“Ye know that the princes of the Gentiles exercise dominion over them,

and they that are great exercise authority upon them.

But it shall not be so among you:

but whosoever will be great among you, let him be your minister;

And whosoever will be chief among you, let him be your servant:

Even as the Son of man came not to be ministered unto,

but to minister, and to give his life a ransom for many.” (Matthew 20:25-28, KJV)


The word the Athenians used for their Assembly was Ekklesia, the same word used in the New Testament for Church
(and it is the greatest philological irony in all of Western history that this word,
which connoted equal participation in all deliberation by all members,
came to designate a kind of self-perpetuating, self-protective Spartan gerousia -
which would have seemed patent nonsense to Greek-speaking Christians of New Testament times,
who believed themselves to be equal members of their Assembly.)

- Thomas Cahill, Sailing the Wine-Dark Sea: Why the Greeks Matter




ΦΙΛΟΤΙΜΟ: THE GREEK SECRET


Monday, January 28, 2008

Further Thoughts on the Passing of Archbishop Christodoulos

It is a shame that God didn’t grant Archbishop Christodoulos the years that were granted to Mormon President Gordon Hinckley (who died the same day); who knows what he might have further accomplished?

Within the ten years that Christodoulos presided as Archbishop of the Greek Orthodox Church in Greece, he transformed an institution that was largely taken for granted into a vital force in modern Greek life. "Championing a more liberal image for an institution often considered a bastion of conservativism, Archbishop Christodoulos enjoyed a popularity rating of nearly 75 percent - far higher than any Greek politician." (New York Times, 29 Jan 2008, p.

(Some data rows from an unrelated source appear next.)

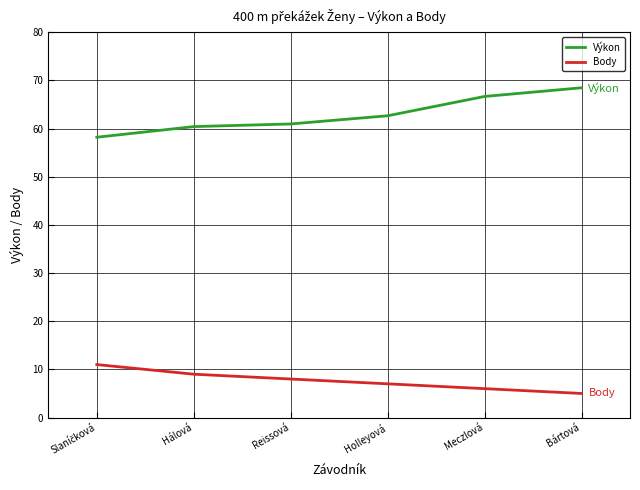

List the series in order of their overall mean, lowest first.

Body, Výkon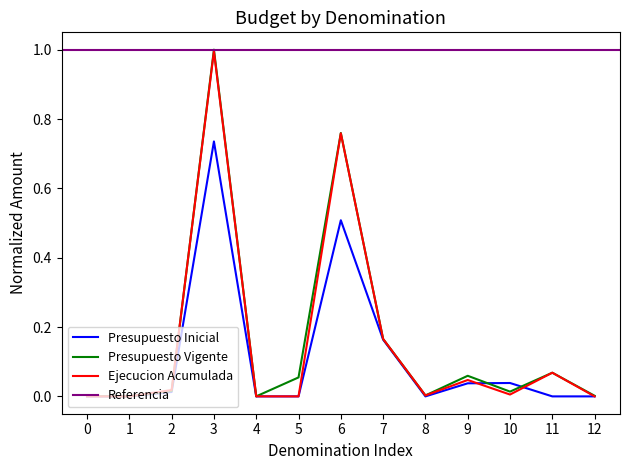

The value of Ejecucion Acumulada at 12 is 0.0. True or false?

True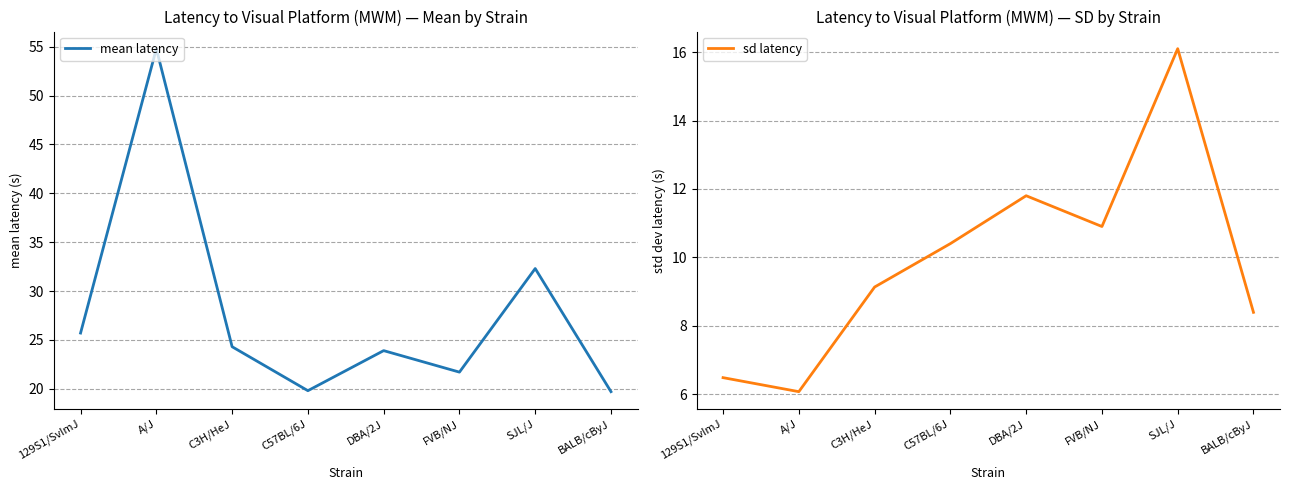

True or false: mean latency and sd latency intersect in this chart.

False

A25)

With his perpetual smile, his witty “anegdota” (jokes) and his genuine joy in cheerfully embracing the youth of Greece – allowing and encouraging them to come to church services despite their sleeveless dresses, mini-skirts, jeans, and piercings – he succeeded in revitalizing the church in Greece.

It is hard to imagine that this clergyman would have frowned upon young men, expressing “kefi” (a hard-to-translate Greek word variously described as meaning the spirit of unbridled joy, passion, enthusiasm and high spirits) by dancing “unauthorized” solos at the recent Greek festival.

Christodoulos would have embraced the “élan vital” – the life force so elemental to the Greek spirit – that precipitated the impulse. He would have considered it an expression of “Greekness” – an impulse that now and again breaks with discipline and structure in an expression of individual creativity and the simple joy of being alive. He certainly would have frowned upon the furor and antagonism that the incident has since generated, and undoubtedly would have considered its aftermath as a “tempest in a teapot.” He had balance and common sense.

He was the sort of clergyman who would have brought the kids into the church by any means possible: basketball, dancing, GOYA, the jokes, the smiles. At 2:00 a.m. last night there were long lines waiting to pay their respects as his body lay in state. It was amazing and heartening to see how many youths were among those waiting.

He presided over his flock with LOVE and smiles and tolerance, and all Greeks responded.